++++ RECORDS FOR THE EXERCISE

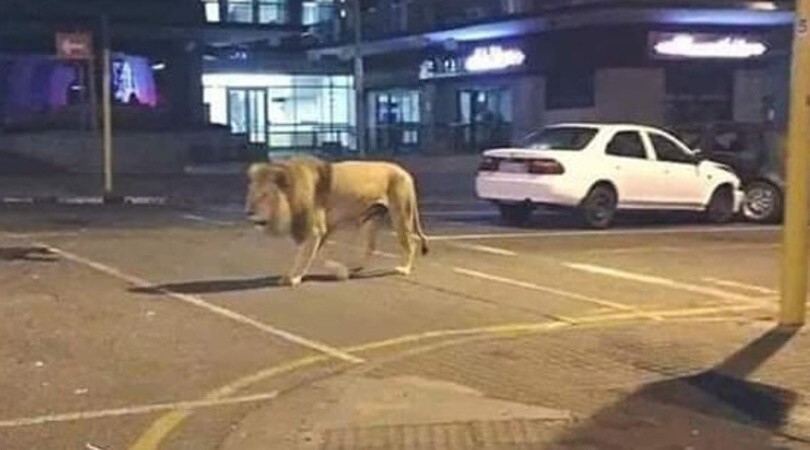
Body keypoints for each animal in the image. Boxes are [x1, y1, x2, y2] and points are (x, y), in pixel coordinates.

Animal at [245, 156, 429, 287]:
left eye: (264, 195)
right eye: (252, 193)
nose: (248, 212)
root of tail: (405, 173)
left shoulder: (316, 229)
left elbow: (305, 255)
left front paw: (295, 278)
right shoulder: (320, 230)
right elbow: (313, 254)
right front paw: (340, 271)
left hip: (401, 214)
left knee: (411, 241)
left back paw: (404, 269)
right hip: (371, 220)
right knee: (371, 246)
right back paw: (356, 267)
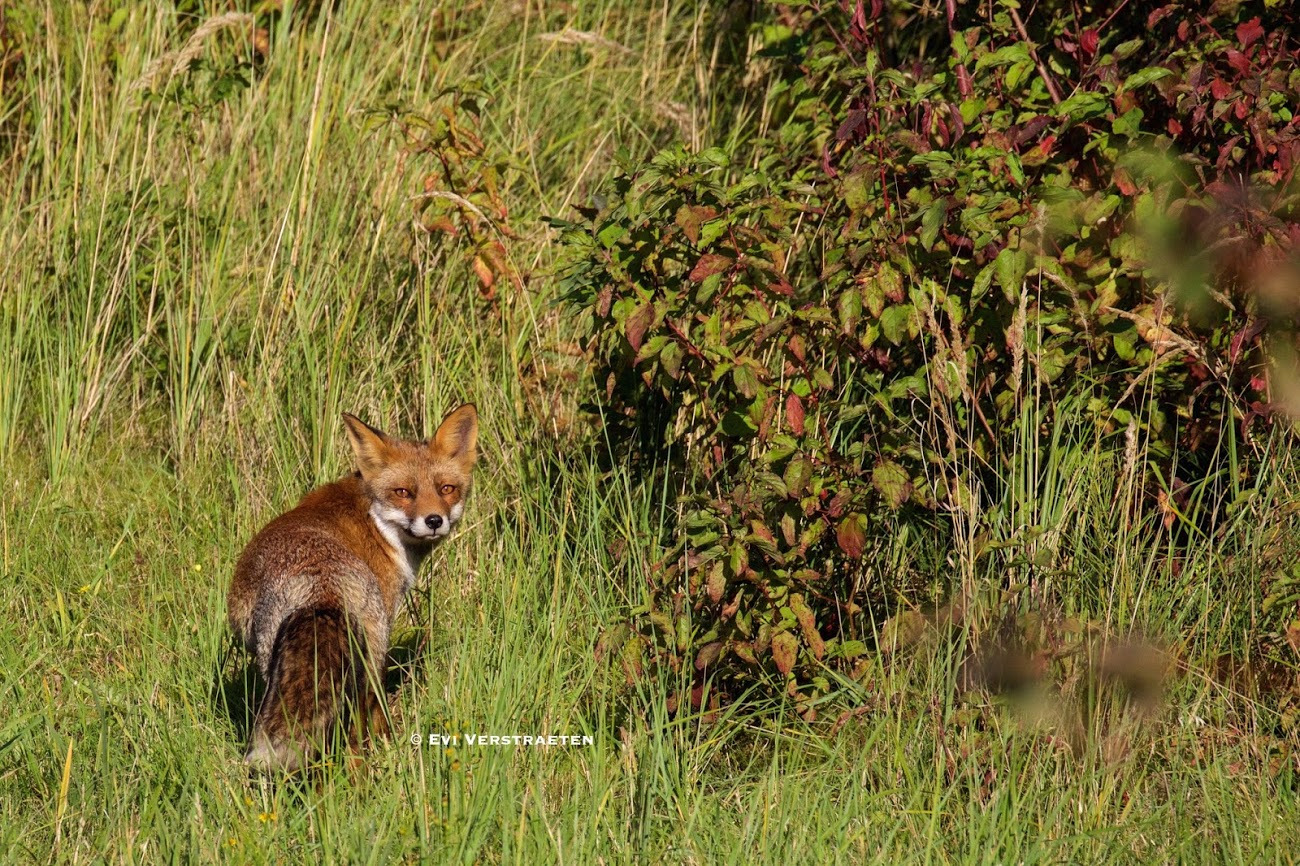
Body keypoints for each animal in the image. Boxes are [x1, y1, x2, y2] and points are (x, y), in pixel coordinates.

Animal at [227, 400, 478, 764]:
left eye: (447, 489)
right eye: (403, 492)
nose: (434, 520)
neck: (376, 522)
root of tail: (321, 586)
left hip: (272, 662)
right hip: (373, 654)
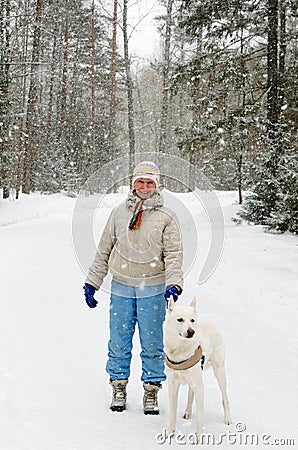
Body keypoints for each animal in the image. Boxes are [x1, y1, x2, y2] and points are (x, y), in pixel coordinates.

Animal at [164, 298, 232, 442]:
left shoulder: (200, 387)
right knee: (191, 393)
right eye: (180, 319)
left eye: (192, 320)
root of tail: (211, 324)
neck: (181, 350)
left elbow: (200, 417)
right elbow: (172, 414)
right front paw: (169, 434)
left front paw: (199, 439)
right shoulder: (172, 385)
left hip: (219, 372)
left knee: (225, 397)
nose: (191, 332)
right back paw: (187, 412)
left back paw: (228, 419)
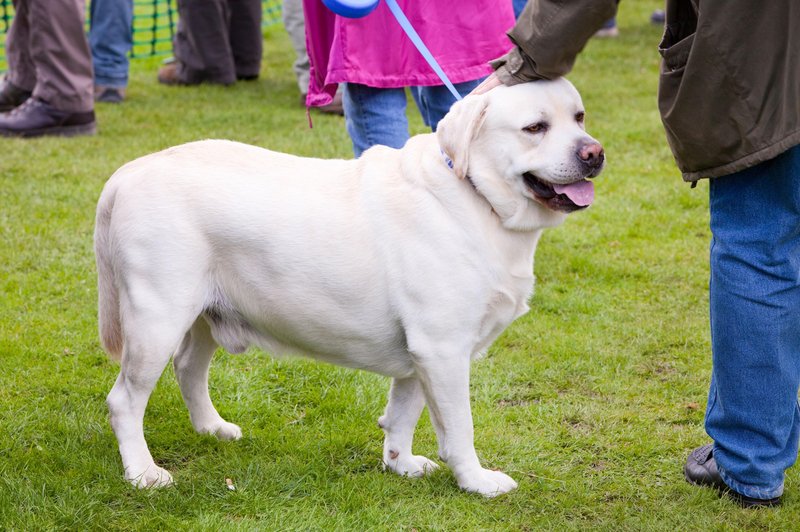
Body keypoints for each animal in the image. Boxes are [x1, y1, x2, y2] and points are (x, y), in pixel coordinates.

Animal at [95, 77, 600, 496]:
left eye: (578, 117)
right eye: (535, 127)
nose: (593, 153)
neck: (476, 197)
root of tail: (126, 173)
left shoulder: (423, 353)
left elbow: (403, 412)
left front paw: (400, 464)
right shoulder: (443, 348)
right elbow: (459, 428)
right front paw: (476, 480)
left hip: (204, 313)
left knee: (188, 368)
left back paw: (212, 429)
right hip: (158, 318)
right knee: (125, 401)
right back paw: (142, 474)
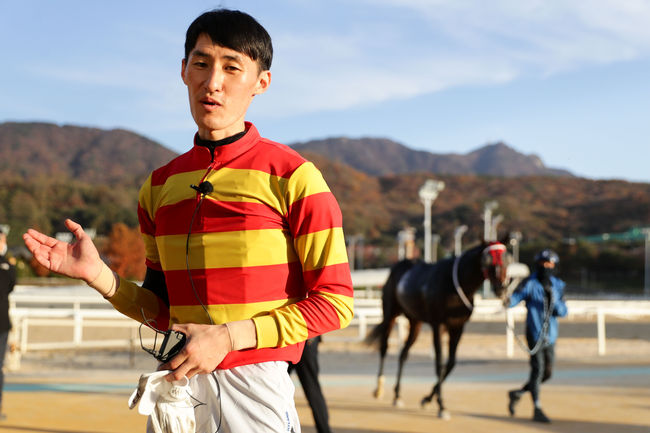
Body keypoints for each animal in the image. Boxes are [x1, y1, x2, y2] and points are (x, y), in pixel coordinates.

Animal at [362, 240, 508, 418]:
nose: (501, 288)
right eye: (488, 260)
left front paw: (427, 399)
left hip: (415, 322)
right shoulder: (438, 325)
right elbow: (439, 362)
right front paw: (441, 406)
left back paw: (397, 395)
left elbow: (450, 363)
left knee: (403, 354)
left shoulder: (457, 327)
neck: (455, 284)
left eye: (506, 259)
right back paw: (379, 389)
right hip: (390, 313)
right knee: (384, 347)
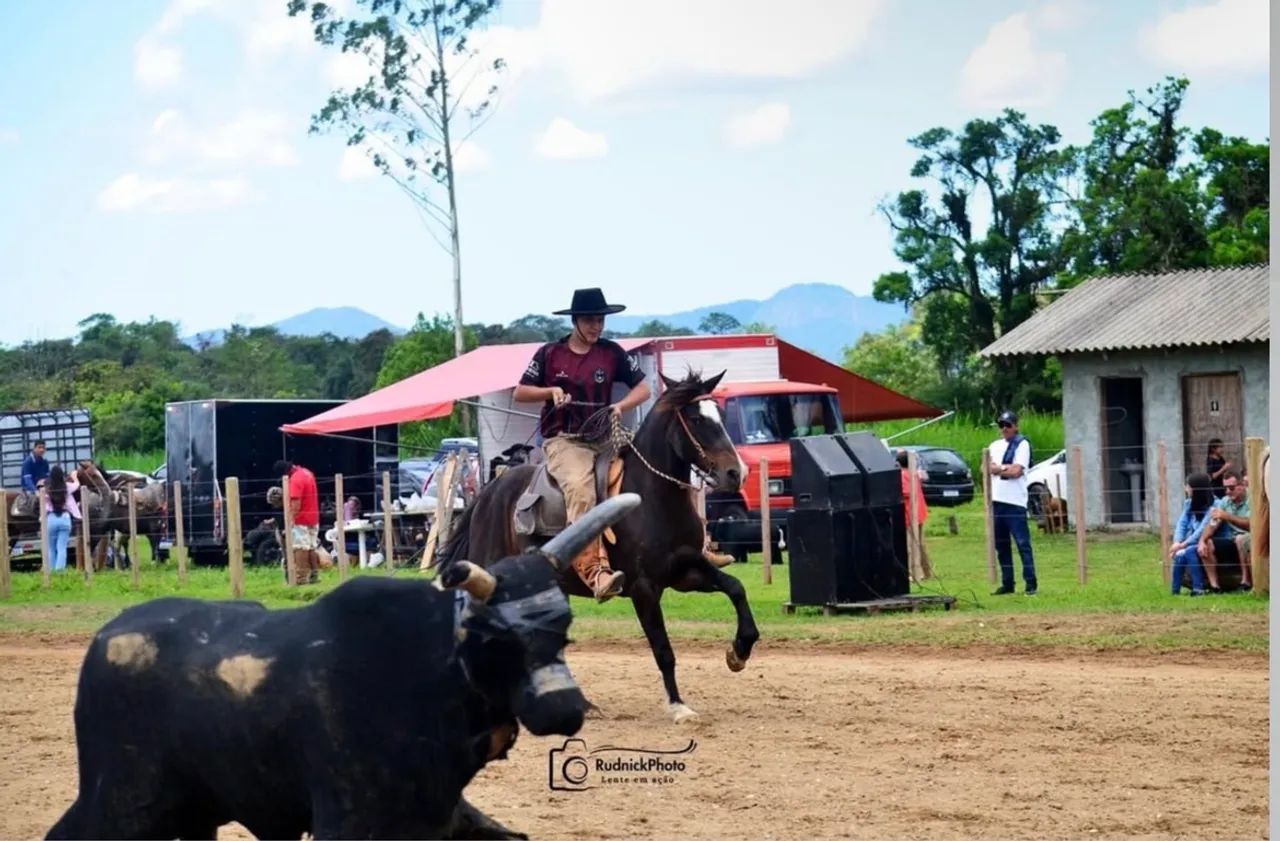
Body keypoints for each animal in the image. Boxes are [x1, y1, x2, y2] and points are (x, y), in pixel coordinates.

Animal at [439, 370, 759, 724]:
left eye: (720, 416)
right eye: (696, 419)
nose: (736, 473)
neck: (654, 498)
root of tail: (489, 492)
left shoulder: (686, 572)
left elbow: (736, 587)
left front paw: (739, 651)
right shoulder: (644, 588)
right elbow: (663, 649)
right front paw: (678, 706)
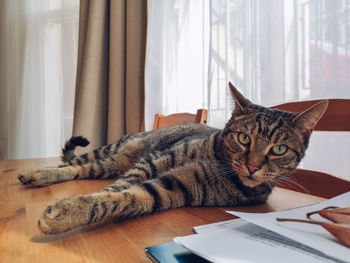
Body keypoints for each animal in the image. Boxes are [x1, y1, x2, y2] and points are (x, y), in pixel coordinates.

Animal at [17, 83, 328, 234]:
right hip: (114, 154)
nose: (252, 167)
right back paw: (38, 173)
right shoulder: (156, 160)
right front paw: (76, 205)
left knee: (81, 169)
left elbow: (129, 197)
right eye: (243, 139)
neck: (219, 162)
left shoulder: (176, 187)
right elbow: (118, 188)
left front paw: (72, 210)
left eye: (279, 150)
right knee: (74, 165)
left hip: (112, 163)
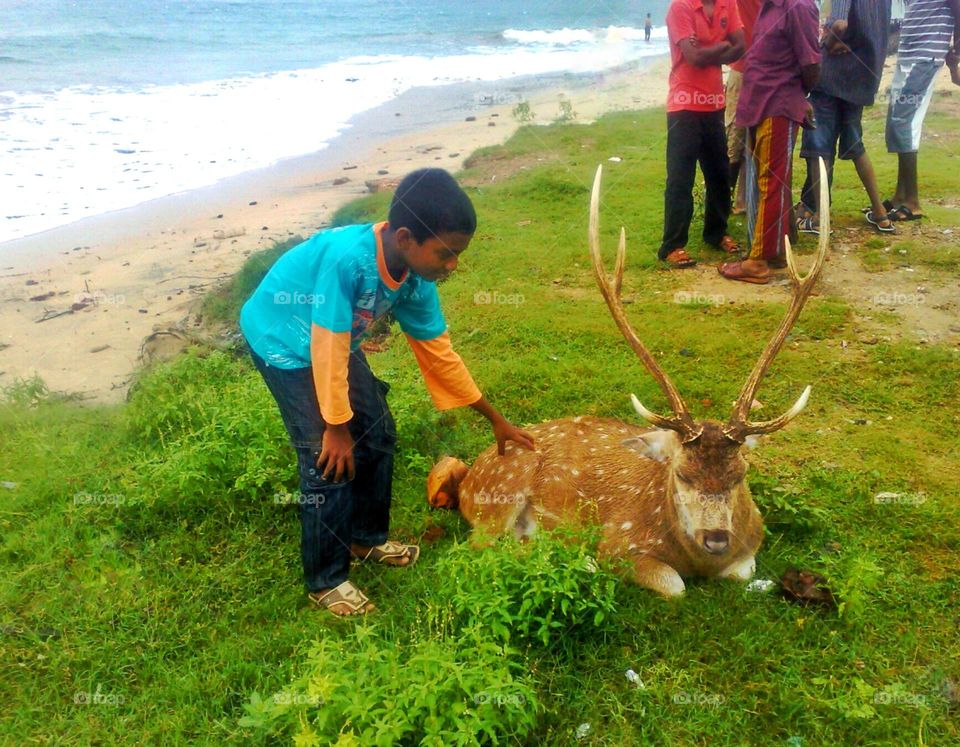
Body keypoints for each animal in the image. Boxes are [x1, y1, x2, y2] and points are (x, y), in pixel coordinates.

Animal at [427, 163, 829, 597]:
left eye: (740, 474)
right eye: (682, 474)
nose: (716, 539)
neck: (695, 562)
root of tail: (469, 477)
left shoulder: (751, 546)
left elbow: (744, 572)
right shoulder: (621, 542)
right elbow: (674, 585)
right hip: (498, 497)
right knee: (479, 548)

++++++++

§ WORK ITEM: Apart from the pictures, every record must be set down exactly.

§ RESPONSE TO THE TASK:
Body keypoints for each animal in the image. Boxes are [x1, y1, x2, y2] and points are (x, y), in pixel coordinates.

Animal at [245, 156, 429, 287]:
left eye: (264, 195)
right eye: (252, 193)
nose: (248, 212)
root of tail: (405, 173)
left shoulder: (316, 229)
left elbow: (305, 255)
left front paw: (295, 278)
right shoulder: (320, 230)
right elbow: (313, 254)
right front paw: (340, 271)
left hip: (401, 214)
left knee: (411, 241)
left back paw: (404, 269)
right hip: (371, 220)
right knee: (371, 246)
right back paw: (356, 267)
Body keypoints for each animal in the image. Boxes are [x1, y1, x2, y2] and points are (x, y), in pixel coordinates.

Animal at [227, 400, 478, 764]:
left eye: (447, 489)
right eye: (403, 492)
nose: (434, 520)
neck: (376, 522)
root of tail: (321, 586)
left hip: (272, 662)
right hip: (373, 654)
Body keypoints for each animal in the image. Boxes are [x1, y1, x2, y2] and points are (x, y), in pixel coordinates.

Animal at [164, 298, 232, 442]:
left shoulder: (200, 387)
right knee: (191, 393)
right eye: (180, 319)
left eye: (192, 320)
root of tail: (211, 324)
neck: (181, 350)
left elbow: (200, 417)
right elbow: (172, 414)
right front paw: (169, 434)
left front paw: (199, 439)
right shoulder: (172, 385)
left hip: (219, 372)
left knee: (225, 397)
nose: (191, 332)
right back paw: (187, 412)
left back paw: (228, 419)
Body keypoints for each animal in the image. Boxes are [x1, y1, x2, y2] and points are (x, y), in pixel coordinates.

Animal at [95, 77, 600, 496]:
left eye: (578, 117)
right eye: (535, 127)
nose: (593, 153)
neck: (476, 197)
root of tail: (126, 173)
left shoulder: (423, 353)
left elbow: (403, 412)
left front paw: (400, 464)
right shoulder: (443, 348)
right elbow: (459, 428)
right front paw: (476, 480)
left hip: (204, 313)
left knee: (188, 368)
left back paw: (212, 429)
right hip: (158, 318)
right knee: (125, 401)
right back paw: (142, 474)
Body keypoints for each animal in the image. Boxes are [x1, y1, x2, y2] and points are (x, y), in pixel coordinates.

Animal at [362, 240, 508, 418]:
nose: (501, 288)
right eye: (488, 260)
left front paw: (427, 399)
left hip: (415, 322)
right shoulder: (438, 325)
right elbow: (439, 362)
right front paw: (441, 406)
left back paw: (397, 395)
left elbow: (450, 363)
left knee: (403, 354)
left shoulder: (457, 327)
neck: (455, 284)
left eye: (506, 259)
right back paw: (379, 389)
right hip: (390, 313)
right knee: (384, 347)
Body keypoints for each animal in the image. Boxes are [x1, y1, x2, y2] and points are (x, y), in pixel coordinates.

Animal at [439, 370, 759, 724]:
left eye: (720, 416)
right eye: (696, 419)
nose: (736, 473)
neck: (654, 498)
root of tail: (489, 492)
left shoulder: (686, 572)
left elbow: (736, 587)
left front paw: (739, 651)
right shoulder: (644, 588)
right elbow: (663, 649)
right front paw: (678, 706)
Body keypoints for each animal in the image. Boxes are [x1, y1, x2, y2] and points are (x, y), in pixel coordinates.

Animal at [17, 83, 328, 234]:
right hip: (114, 154)
nose: (252, 167)
right back paw: (38, 173)
right shoulder: (156, 160)
right front paw: (76, 205)
left knee: (81, 169)
left elbow: (129, 197)
right eye: (243, 139)
neck: (219, 162)
left shoulder: (176, 187)
right elbow: (118, 188)
left front paw: (72, 210)
left eye: (279, 150)
right knee: (74, 165)
left hip: (112, 163)
Body keypoints for each animal in the image. Boxes are [x1, y1, x2, y2] and points are (x, y), in pixel coordinates.

Animal at [427, 163, 829, 597]:
left eye: (740, 474)
right eye: (682, 474)
nose: (716, 539)
neck: (695, 562)
root of tail: (469, 477)
left shoulder: (751, 546)
left elbow: (744, 572)
right shoulder: (621, 542)
right elbow: (674, 585)
right hip: (498, 497)
right knee: (479, 548)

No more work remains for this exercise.